Under the Burman-Phaup proposal, accounting wouldn’t change either. Acme is treated as having paid $11 billion of tax and received a $10 billion payment from the federal government, even though the WSTC permitted it to net these two transactions without any need for the matching tax flows.
Same proposed treatment for, say, the income exclusion for employer-provided health insurance. Suppose my marginal rate is 35 percent, and that I get to exclude a $10,000 employer-paid health insurance premium from my taxable income. When the federal government computes for official accounting purposes (and any applicable budget rules in the Congress) the amount of overall taxes and spending, my little transaction figures in as a $3,500 tax collection plus a $3,500 federal outlay (i.e., a payment to me offsetting the tax I notionally paid).
Same accounting treatment, presumably, for my excluding the value of the premium for payroll tax purposes, though for the Social Security tax the exclusion won’t affect my liability if I am over the annual ceiling.
The idea is to prevent the use of tax expenditures instead of direct spending from causing the budget picture (or rules) to apply differently when they only differ in form (if the frame viewing this as disguised spending fully applies).

> _To-do list_:
1/ According to the passage on the Burman-Phaup proposal, how does the $10,000 employer-paid health insurance premium show up in official accounting for someone with a 35 percent marginal rate?
2/ Copy down the passage on the Burman-Phaup proposal word for word, from "The idea is" to "spending fully applies).".

> _Given data_:
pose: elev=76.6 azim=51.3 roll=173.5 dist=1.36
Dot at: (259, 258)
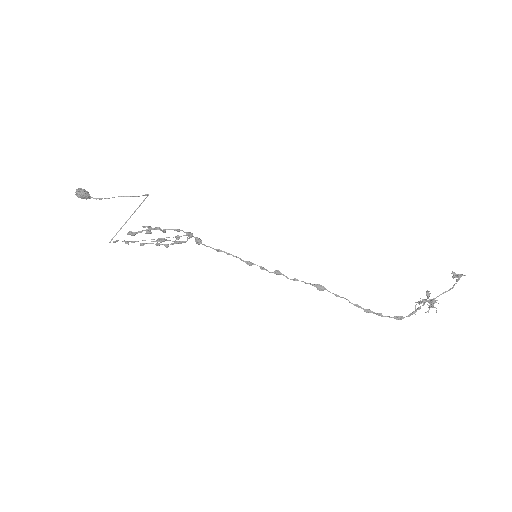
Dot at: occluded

> _Solutions by task_:
1/ It shows up as a $3,500 tax collection plus a $3,500 federal outlay.

2/
The idea is to prevent the use of tax expenditures instead of direct spending from causing the budget picture (or rules) to apply differently when they only differ in form (if the frame viewing this as disguised spending fully applies).